(PROBLEM DESCRIPTION) For the data below, restate word for word only the lines from the line containing "FIGURE 1 | Study" through the line containing "Figure 3. Phytochemical", both ends included.

(MATERIAL FOR THE TASK)
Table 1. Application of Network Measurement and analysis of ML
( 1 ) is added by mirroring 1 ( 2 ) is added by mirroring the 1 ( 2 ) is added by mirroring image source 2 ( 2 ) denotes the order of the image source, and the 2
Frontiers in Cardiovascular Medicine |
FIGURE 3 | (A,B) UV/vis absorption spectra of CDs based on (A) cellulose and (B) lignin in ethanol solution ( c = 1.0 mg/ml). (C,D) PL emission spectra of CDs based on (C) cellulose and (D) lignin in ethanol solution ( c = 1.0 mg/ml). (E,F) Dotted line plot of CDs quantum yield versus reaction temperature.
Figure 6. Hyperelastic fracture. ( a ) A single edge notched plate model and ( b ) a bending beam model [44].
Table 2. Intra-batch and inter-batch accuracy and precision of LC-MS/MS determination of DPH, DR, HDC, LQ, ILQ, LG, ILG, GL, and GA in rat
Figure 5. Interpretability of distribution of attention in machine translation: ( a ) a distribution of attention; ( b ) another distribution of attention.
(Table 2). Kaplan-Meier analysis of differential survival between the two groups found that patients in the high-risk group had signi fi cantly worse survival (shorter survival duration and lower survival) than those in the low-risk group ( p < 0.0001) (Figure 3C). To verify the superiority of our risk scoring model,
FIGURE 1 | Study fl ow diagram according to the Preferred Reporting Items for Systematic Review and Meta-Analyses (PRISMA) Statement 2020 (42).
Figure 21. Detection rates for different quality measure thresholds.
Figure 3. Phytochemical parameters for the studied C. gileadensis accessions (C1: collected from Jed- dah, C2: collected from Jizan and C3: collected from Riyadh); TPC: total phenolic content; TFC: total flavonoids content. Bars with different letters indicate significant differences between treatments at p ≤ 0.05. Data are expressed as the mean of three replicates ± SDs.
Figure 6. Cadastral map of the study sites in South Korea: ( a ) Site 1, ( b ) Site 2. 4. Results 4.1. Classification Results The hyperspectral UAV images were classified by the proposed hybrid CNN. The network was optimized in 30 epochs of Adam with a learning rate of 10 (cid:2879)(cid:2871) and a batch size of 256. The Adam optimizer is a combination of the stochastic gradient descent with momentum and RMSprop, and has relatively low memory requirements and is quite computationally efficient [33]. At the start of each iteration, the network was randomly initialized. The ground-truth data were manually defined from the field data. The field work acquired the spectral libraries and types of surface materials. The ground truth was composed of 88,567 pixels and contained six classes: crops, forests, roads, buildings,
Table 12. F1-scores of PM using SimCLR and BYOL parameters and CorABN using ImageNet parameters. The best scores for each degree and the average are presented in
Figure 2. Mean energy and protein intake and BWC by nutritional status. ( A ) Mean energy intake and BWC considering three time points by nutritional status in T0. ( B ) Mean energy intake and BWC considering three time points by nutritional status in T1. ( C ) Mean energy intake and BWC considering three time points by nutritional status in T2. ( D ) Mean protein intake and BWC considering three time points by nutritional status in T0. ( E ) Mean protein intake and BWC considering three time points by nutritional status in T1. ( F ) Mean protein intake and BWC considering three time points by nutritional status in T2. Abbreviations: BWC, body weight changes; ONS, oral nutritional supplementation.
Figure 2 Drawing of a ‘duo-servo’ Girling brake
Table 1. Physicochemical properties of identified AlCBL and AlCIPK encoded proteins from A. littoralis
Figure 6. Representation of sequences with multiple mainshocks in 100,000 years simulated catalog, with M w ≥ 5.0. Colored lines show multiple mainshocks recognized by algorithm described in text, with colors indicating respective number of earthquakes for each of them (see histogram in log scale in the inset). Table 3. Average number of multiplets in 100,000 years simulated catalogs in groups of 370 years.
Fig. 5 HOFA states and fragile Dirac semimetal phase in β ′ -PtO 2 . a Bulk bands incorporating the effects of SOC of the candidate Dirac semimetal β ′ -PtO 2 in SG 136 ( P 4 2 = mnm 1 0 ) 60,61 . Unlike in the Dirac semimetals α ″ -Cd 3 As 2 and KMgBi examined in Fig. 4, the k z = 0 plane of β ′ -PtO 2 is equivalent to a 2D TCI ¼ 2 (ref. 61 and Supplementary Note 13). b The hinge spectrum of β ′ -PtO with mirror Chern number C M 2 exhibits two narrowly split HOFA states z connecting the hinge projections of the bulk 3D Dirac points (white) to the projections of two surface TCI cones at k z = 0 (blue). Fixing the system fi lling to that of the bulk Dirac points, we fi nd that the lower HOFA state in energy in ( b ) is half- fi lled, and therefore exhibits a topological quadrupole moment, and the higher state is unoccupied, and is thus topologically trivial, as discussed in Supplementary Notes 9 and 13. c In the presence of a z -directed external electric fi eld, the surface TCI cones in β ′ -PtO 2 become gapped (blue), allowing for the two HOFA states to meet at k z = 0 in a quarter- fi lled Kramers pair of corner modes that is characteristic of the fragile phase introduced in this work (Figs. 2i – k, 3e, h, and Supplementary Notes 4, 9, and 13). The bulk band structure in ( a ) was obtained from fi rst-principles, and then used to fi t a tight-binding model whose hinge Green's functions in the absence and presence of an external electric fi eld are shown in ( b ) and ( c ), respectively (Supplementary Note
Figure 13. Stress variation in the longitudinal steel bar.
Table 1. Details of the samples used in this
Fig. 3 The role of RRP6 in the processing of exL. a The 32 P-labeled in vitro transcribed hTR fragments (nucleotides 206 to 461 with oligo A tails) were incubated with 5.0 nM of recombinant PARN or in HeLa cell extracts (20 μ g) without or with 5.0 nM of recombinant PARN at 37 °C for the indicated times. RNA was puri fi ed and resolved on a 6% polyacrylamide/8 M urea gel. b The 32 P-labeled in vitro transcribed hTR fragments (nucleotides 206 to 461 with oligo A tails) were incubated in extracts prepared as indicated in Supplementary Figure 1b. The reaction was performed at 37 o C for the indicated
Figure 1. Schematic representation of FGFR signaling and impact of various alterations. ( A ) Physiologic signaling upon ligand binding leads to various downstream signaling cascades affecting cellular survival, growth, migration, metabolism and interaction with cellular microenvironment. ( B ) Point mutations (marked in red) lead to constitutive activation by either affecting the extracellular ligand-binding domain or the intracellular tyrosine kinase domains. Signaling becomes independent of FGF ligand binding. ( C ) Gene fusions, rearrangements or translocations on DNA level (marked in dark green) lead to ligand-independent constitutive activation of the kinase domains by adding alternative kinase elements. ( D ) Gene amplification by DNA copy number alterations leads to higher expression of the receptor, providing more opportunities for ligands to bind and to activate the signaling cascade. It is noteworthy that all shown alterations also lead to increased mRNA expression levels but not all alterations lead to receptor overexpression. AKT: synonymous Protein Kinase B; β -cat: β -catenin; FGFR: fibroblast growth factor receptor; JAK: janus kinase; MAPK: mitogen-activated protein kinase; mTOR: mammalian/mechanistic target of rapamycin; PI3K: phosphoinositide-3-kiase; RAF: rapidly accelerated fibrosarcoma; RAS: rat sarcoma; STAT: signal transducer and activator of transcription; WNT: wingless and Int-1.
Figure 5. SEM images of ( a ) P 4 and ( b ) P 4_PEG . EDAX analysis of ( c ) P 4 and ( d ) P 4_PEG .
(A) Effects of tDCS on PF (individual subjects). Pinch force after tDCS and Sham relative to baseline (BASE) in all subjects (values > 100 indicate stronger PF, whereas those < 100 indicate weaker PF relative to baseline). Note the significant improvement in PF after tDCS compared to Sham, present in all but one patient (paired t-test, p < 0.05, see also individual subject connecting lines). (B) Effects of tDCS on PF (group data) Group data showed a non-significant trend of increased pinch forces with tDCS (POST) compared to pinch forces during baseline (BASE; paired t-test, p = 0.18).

(ANSWER BOX)
FIGURE 1 | Study fl ow diagram according to the Preferred Reporting Items for Systematic Review and Meta-Analyses (PRISMA) Statement 2020 (42).
Figure 21. Detection rates for different quality measure thresholds.
Figure 3. Phytochemical parameters for the studied C. gileadensis accessions (C1: collected from Jed- dah, C2: collected from Jizan and C3: collected from Riyadh); TPC: total phenolic content; TFC: total flavonoids content. Bars with different letters indicate significant differences between treatments at p ≤ 0.05. Data are expressed as the mean of three replicates ± SDs.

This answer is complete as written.